__Exercise brief__
In the collections-design thread, which library has Sam Pullara been using for the last year or so, and what is it now distributed as part of?

(Beginning of Document extract)

Design for collections upgrades

Sun Mar 13 13:15:19 PDT 2011

If we name List.filter() and Iterable.filter() the same thing there will be no way to get to the default lazy version of filter() on a List even if the Iterable version of filter() is lazy without either naming the methods differently or requiring something that changes a List into something that doesn't implement List but does implement Iterable or another streaming interface. Am I missing something? 

One solution might be to put those methods on Iterator and require .iterator() (simply another name for .asStream() really). This would be kind of nice in that the for() loop would now use the lazy versions by default.

Higher-level question: Does anyone really think that developers should use the eager versions or are we putting them in there as some kind of idiot proof implementation?

Sam

On Mar 13, 2011, at 12:47 PM, Rémi Forax wrote:

> asStream() is not required at all.
> 
> The question is more, should we mix lazy and eager method in the same 
> interface or not.
> If the answer is No. asStream() is a way to specify that you want to go 
> to the lazy world.
> If the answer is Yes. asStream is not needed and basically all static 
> methods can goes into their
> interface as extension method.
> 
> Rémi
> 
> 
> On 03/13/2011 08:01 PM, Sam Pullara wrote:
>> For the last year or so I have been using the Google Collections library, now distributed as part of Guava. It has most of the APIs that we are talking about and I think that regular Java programmers are using them. They separate out Lists, Iterables, Sets, Maps, Collections and Iterators. Most of the code that I have written would work great with the methods in these classes added as extension methods to the normal APIs. Function literals would of course slot right in. Here are some links to their APIs:
>> 
>> http://guava-libraries.googlecode.com/svn/trunk/javadoc/com/google/common/collect/Iterables.html
>> http://guava-libraries.googlecode.com/svn/trunk/javadoc/com/google/common/collect/Iterators.html
>> http://guava-libraries.googlecode.com/svn/trunk/javadoc/com/google/common/collect/Lists.html
>> http://guava-libraries.googlecode.com/svn/trunk/javadoc/com/google/common/collect/Sets.html
>> http://guava-libraries.googlecode.com/svn/trunk/javadoc/com/google/common/collect/Maps.html
>> http://guava-libraries.googlecode.com/svn/trunk/javadoc/com/google/common/collect/Collections2.html
>> 
>> My understanding is that they have an advantage over extension methods in the caller determines how to treat the target collection. For example, if you use:
>> 
>> public class Iterables {
>> public static<F,T>  Iterable<T>  transform(Iterable<F>  fromIterable, Function<? super F,? extends T>  function)...

(End of Document extract)
(Beginning of Listed records)

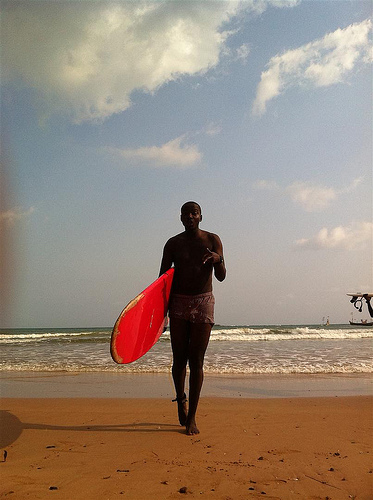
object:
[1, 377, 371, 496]
ground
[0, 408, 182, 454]
shadow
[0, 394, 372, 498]
sand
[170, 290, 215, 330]
shorts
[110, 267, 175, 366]
surf board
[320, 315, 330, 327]
people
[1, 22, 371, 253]
cloud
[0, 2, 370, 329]
sky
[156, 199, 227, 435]
dark skin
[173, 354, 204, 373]
knees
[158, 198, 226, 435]
man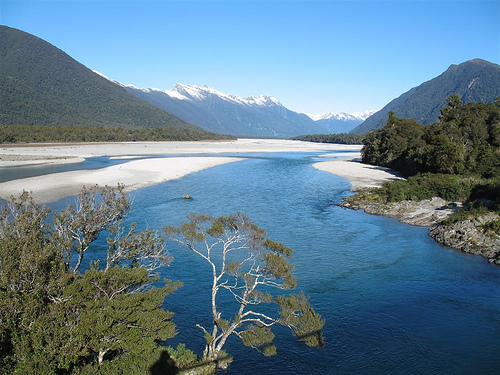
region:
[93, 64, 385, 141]
Mountain peaks covered with snow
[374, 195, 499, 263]
Shore line covered with rocks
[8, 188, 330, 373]
Tree with pale branches and green needles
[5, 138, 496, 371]
Water with ice on it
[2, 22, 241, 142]
Moutain covered with trees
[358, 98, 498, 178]
Large group of tall green trees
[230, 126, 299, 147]
Gap between moutains covered with ice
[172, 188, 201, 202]
Small rock in blue water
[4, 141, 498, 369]
Blue river with small waves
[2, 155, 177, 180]
Water running through two sides of ice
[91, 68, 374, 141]
snow covered mountain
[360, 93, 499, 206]
dark green colored trees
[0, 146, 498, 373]
bright blue colored water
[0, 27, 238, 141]
a hill covered with green vegetation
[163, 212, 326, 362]
a tree branch that is gray in color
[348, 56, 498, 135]
a high hill top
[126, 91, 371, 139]
shadows on the side of the mountain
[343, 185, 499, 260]
a rocky part of the shore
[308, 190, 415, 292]
waves in the water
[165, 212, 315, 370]
green tree by the sandy river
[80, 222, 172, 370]
green tree by the sandy river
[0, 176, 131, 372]
green tree by the sandy river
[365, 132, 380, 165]
green tree by the sandy river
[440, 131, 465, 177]
green tree by the sandy river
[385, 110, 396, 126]
green tree by the sandy river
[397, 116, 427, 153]
green tree by the sandy river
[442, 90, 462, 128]
green tree by the sandy river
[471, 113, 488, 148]
green tree by the sandy river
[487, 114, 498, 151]
green tree by the sandy river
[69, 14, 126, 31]
white clouds in blue sky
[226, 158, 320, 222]
calm blue lake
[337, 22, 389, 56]
white clouds in blue sky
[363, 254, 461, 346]
Large body of water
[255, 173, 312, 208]
Large body of water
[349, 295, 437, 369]
Large body of water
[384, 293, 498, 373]
Large body of water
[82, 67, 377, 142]
snow capped mountains in the distance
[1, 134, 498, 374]
the river is running at a low level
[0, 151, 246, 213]
an island in the river bead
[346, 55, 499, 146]
this mountain is pyramid shapped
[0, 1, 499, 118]
the sky is clear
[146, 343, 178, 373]
the photographer's shadow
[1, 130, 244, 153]
the normal lake shore on the left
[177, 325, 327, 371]
a fence shadow is seen on the tree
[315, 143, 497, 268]
the right bank of the river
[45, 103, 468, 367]
a body of water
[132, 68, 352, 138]
mountains in the distance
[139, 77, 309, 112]
snow on the mountains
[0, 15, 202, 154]
mountain on the side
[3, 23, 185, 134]
greenery on the mountain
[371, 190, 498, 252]
rocks next to the water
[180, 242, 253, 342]
limbs of the tree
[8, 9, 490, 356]
a bright and sunny day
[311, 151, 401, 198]
shore of beach by trees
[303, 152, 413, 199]
shore of beach by trees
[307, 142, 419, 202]
shore of beach by trees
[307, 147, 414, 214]
shore of beach by trees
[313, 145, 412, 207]
shore of beach by trees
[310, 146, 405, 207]
shore of beach by trees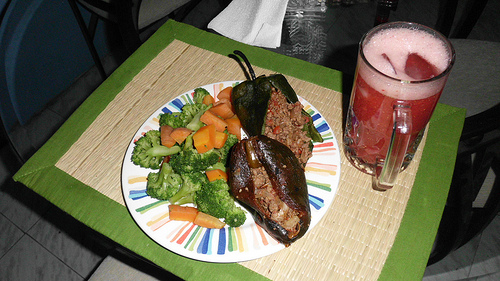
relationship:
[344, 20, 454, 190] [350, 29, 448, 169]
mug has drink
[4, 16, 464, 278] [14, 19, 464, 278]
placemat bounded by border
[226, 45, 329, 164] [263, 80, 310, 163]
stuffed pepper stuffed rice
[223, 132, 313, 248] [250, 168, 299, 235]
stuffed pepper stuffed rice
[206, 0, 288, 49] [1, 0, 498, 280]
napkin on table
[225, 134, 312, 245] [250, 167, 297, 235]
pepper filled with meat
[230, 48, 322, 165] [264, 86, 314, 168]
pepper filled with meat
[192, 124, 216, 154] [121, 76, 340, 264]
carrot on plate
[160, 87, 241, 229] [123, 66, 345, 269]
carrot on plate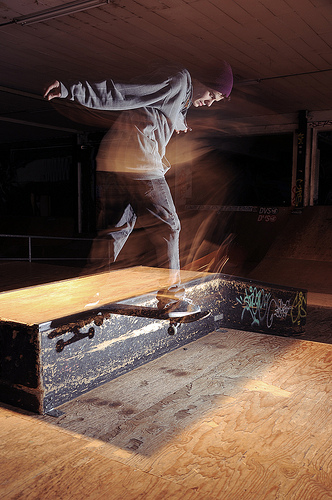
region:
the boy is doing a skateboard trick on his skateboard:
[45, 54, 220, 333]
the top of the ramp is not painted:
[1, 260, 217, 327]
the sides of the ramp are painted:
[6, 277, 305, 410]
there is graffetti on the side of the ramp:
[226, 283, 306, 332]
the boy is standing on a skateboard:
[88, 301, 208, 331]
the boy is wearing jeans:
[36, 54, 229, 319]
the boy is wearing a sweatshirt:
[47, 61, 235, 312]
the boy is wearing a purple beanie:
[53, 57, 236, 309]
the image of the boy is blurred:
[43, 60, 239, 319]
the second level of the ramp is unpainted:
[1, 324, 330, 498]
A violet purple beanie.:
[192, 51, 234, 97]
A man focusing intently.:
[187, 60, 234, 115]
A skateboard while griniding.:
[77, 298, 215, 339]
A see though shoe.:
[164, 296, 200, 317]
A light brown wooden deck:
[163, 374, 310, 493]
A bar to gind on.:
[35, 318, 88, 331]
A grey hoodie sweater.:
[56, 60, 190, 181]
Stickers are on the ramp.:
[259, 206, 279, 224]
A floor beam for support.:
[293, 123, 319, 208]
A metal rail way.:
[2, 234, 110, 265]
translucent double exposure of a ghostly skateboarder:
[42, 58, 232, 334]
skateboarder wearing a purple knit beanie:
[41, 54, 234, 333]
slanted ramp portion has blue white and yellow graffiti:
[219, 264, 306, 335]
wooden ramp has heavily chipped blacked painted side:
[0, 265, 308, 415]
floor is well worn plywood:
[0, 327, 331, 498]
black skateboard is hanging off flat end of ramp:
[0, 265, 218, 417]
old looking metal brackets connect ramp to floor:
[0, 265, 306, 421]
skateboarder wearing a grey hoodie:
[42, 57, 230, 316]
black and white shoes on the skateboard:
[74, 290, 210, 334]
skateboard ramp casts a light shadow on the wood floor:
[0, 265, 306, 458]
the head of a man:
[189, 55, 243, 110]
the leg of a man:
[122, 173, 186, 300]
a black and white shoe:
[156, 297, 206, 321]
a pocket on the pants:
[129, 173, 155, 197]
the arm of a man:
[60, 68, 184, 114]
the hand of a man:
[40, 74, 74, 106]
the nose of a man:
[203, 95, 216, 108]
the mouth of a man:
[196, 97, 204, 109]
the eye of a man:
[206, 89, 215, 100]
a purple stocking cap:
[182, 53, 238, 100]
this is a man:
[38, 39, 208, 249]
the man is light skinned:
[198, 87, 206, 94]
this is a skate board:
[121, 299, 191, 331]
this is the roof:
[248, 6, 291, 63]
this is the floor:
[188, 358, 324, 493]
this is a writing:
[248, 206, 278, 219]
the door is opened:
[314, 144, 331, 194]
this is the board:
[167, 376, 220, 448]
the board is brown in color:
[207, 399, 272, 447]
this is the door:
[310, 128, 326, 195]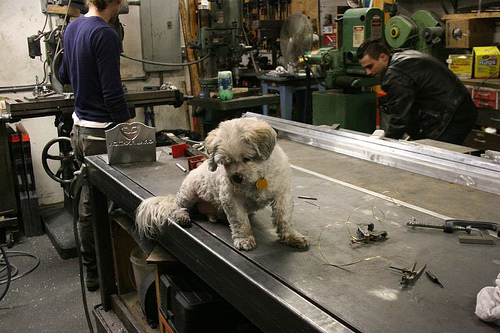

(End of Listed records)

__Written solution__
The Google Collections library, now distributed as part of Guava.